Maraknya laporan penipuan online kembali mencuat dan menjadi perhatian publik. Satuan Tugas Pemberantasan Aktivitas Keuangan Ilegal (Satgas Pasti) Otoritas Jasa Keuangan (OJK) menyoroti peningkatan signifikan laporan masyarakat atas aksi kejahatan digital, yang hingga 15 Oktober 2025 telah mencapai 297.217 kasus dengan nilai kerugian fantastis sekitar Rp7 triliun. Data tersebut dihimpun dari Indonesia Antiscam Center, menggambarkan betapa seriusnya ancaman penipuan siber bagi keamanan finansial masyarakat.
Satgas Pasti menyampaikan temuan ini usai mengikuti konferensi pers di Polda Metro Jaya terkait kasus penipuan investasi yang berkedok pelatihan saham dan aset kripto. Salah satu korban bahkan mengalami kerugian hingga lebih dari Rp3 miliar akibat aksi kejahatan terorganisir tersebut. Perkembangan ini menambah daftar panjang laporan penipuan online yang membutuhkan penanganan serius dan cepat.
Manajer Madya Satgas Pasti, Aditya Mahendra, menegaskan pentingnya kewaspadaan publik di tengah banyaknya modus kejahatan digital yang terus berkembang. “Kami mengimbau masyarakat untuk meningkatkan kewaspadaan terhadap beragam modus scam yang semakin marak,” ujar Aditya saat memberikan keterangan di Gedung Promoter, Polda Metro Jaya, Jakarta Selatan, Jumat (31/10).

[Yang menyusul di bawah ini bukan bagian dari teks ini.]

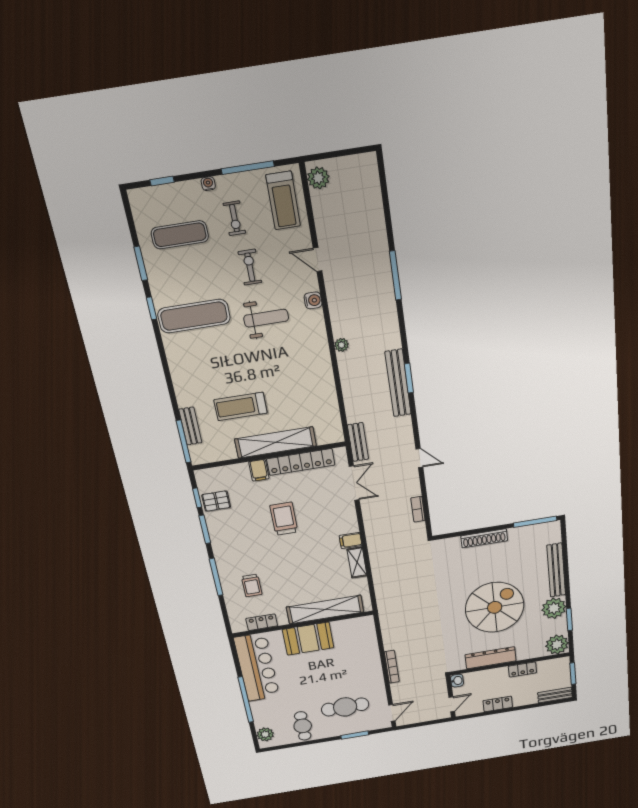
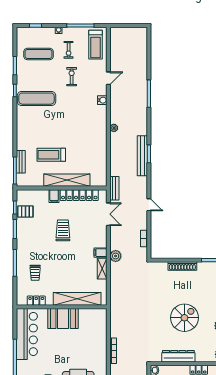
plant: (318, 178) -> (116, 256), moved
door: (318, 259) -> (108, 78), swing flipped
weight bench: (266, 318) -> (75, 106), removed
spiral stairs: (495, 607) -> (184, 318), width x0.73, depth x0.73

Aditya turut mengapresiasi keberhasilan jajaran Polda Metro Jaya dalam mengungkap jaringan penipuan lintas negara tersebut. Ia menekankan bahwa koordinasi erat antara otoritas keuangan dan aparat penegak hukum menjadi kunci dalam meminimalkan risiko bagi masyarakat. Menurutnya, Satgas siap berkolaborasi lebih jauh dalam merespons setiap laporan penipuan online yang diterima agar proses penindakan dapat berjalan cepat dan tepat sasaran.
Pola Penipuan dan Platform yang Banyak Disalahgunakan
Dalam kesempatan yang sama, Wakil Direktur Reserse Kriminal Khusus Polda Metro Jaya, AKBP Fian Yunus, memaparkan perkembangan penanganan kasus kejahatan digital. Dari total 2.597 laporan polisi yang diterima, 1.553 di antaranya merupakan kasus penipuan online, dengan estimasi kerugian mencapai Rp16 miliar. Data ini menjadi cerminan situasi yang makin mengkhawatirkan bagi keamanan digital masyarakat Indonesia.
Fian menjelaskan bahwa pelaku paling sering memanfaatkan platform pesan instan WhatsApp sebagai sarana utama dalam menjalankan aksinya. Setelah itu, media sosial seperti Instagram, Facebook, dan Telegram juga kerap dijadikan medium untuk menarik calon korban. Selain menggunakan platform digital, para pelaku memakai kartu prabayar berbasis Mobile Station International Subscriber Directory Number (MSISDN) hingga rekening bank untuk menampung dana kejahatan.